* EXERCISE *
Could you recast the text of every record as a Markdown table with the columns Row and Line, one numbered row for each line and blank lines left out?

★ ★ ★ ★ ★ ★ ★

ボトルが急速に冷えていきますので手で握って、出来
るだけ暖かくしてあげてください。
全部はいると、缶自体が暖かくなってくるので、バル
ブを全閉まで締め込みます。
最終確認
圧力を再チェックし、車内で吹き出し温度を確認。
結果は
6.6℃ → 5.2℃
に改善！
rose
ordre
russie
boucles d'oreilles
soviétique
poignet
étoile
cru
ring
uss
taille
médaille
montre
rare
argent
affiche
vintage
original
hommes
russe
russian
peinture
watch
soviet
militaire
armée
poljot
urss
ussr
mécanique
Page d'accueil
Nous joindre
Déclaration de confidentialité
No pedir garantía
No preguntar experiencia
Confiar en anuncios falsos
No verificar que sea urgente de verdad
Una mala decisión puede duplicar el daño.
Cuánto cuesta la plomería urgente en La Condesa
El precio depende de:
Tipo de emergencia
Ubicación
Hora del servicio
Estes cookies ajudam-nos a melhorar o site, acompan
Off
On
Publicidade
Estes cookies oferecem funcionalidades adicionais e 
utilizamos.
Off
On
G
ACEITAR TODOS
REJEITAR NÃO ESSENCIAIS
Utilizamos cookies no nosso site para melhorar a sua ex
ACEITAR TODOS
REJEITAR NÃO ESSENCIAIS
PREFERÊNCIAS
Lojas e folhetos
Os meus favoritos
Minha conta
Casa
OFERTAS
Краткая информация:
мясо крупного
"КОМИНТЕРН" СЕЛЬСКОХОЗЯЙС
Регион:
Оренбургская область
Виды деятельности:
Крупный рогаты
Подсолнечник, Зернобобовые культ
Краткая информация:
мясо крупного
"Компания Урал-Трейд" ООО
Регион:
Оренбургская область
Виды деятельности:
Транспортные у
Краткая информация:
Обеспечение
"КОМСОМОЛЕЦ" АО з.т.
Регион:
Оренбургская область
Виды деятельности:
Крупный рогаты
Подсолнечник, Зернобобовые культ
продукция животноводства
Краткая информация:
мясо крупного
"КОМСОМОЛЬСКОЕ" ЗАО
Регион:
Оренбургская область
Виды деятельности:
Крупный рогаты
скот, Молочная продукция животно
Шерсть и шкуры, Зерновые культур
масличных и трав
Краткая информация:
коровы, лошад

★ ★ ★ ★ ★ ★ ★

* EXERCISE ANSWER *
| Row | Line |
|---|---|
| 1 | ボトルが急速に冷えていきますので手で握って、出来 |
| 2 | るだけ暖かくしてあげてください。 |
| 3 | 全部はいると、缶自体が暖かくなってくるので、バル |
| 4 | ブを全閉まで締め込みます。 |
| 5 | 最終確認 |
| 6 | 圧力を再チェックし、車内で吹き出し温度を確認。 |
| 7 | 結果は |
| 8 | 6.6℃ → 5.2℃ |
| 9 | に改善！ |
| 10 | rose |
| 11 | ordre |
| 12 | russie |
| 13 | boucles d'oreilles |
| 14 | soviétique |
| 15 | poignet |
| 16 | étoile |
| 17 | cru |
| 18 | ring |
| 19 | uss |
| 20 | taille |
| 21 | médaille |
| 22 | montre |
| 23 | rare |
| 24 | argent |
| 25 | affiche |
| 26 | vintage |
| 27 | original |
| 28 | hommes |
| 29 | russe |
| 30 | russian |
| 31 | peinture |
| 32 | watch |
| 33 | soviet |
| 34 | militaire |
| 35 | armée |
| 36 | poljot |
| 37 | urss |
| 38 | ussr |
| 39 | mécanique |
| 40 | Page d'accueil |
| 41 | Nous joindre |
| 42 | Déclaration de confidentialité |
| 43 | No pedir garantía |
| 44 | No preguntar experiencia |
| 45 | Confiar en anuncios falsos |
| 46 | No verificar que sea urgente de verdad |
| 47 | Una mala decisión puede duplicar el daño. |
| 48 | Cuánto cuesta la plomería urgente en La Condesa |
| 49 | El precio depende de: |
| 50 | Tipo de emergencia |
| 51 | Ubicación |
| 52 | Hora del servicio |
| 53 | Estes cookies ajudam-nos a melhorar o site, acompan |
| 54 | Off |
| 55 | On |
| 56 | Publicidade |
| 57 | Estes cookies oferecem funcionalidades adicionais e  |
| 58 | utilizamos. |
| 59 | Off |
| 60 | On |
| 61 | G |
| 62 | ACEITAR TODOS |
| 63 | REJEITAR NÃO ESSENCIAIS |
| 64 | Utilizamos cookies no nosso site para melhorar a sua ex |
| 65 | ACEITAR TODOS |
| 66 | REJEITAR NÃO ESSENCIAIS |
| 67 | PREFERÊNCIAS |
| 68 | Lojas e folhetos |
| 69 | Os meus favoritos |
| 70 | Minha conta |
| 71 | Casa |
| 72 | OFERTAS |
| 73 | Краткая информация: |
| 74 | мясо крупного |
| 75 | "КОМИНТЕРН" СЕЛЬСКОХОЗЯЙС |
| 76 | Регион: |
| 77 | Оренбургская область |
| 78 | Виды деятельности: |
| 79 | Крупный рогаты |
| 80 | Подсолнечник, Зернобобовые культ |
| 81 | Краткая информация: |
| 82 | мясо крупного |
| 83 | "Компания Урал-Трейд" ООО |
| 84 | Регион: |
| 85 | Оренбургская область |
| 86 | Виды деятельности: |
| 87 | Транспортные у |
| 88 | Краткая информация: |
| 89 | Обеспечение |
| 90 | "КОМСОМОЛЕЦ" АО з.т. |
| 91 | Регион: |
| 92 | Оренбургская область |
| 93 | Виды деятельности: |
| 94 | Крупный рогаты |
| 95 | Подсолнечник, Зернобобовые культ |
| 96 | продукция животноводства |
| 97 | Краткая информация: |
| 98 | мясо крупного |
| 99 | "КОМСОМОЛЬСКОЕ" ЗАО |
| 100 | Регион: |
| 101 | Оренбургская область |
| 102 | Виды деятельности: |
| 103 | Крупный рогаты |
| 104 | скот, Молочная продукция животно |
| 105 | Шерсть и шкуры, Зерновые культур |
| 106 | масличных и трав |
| 107 | Краткая информация: |
| 108 | коровы, лошад |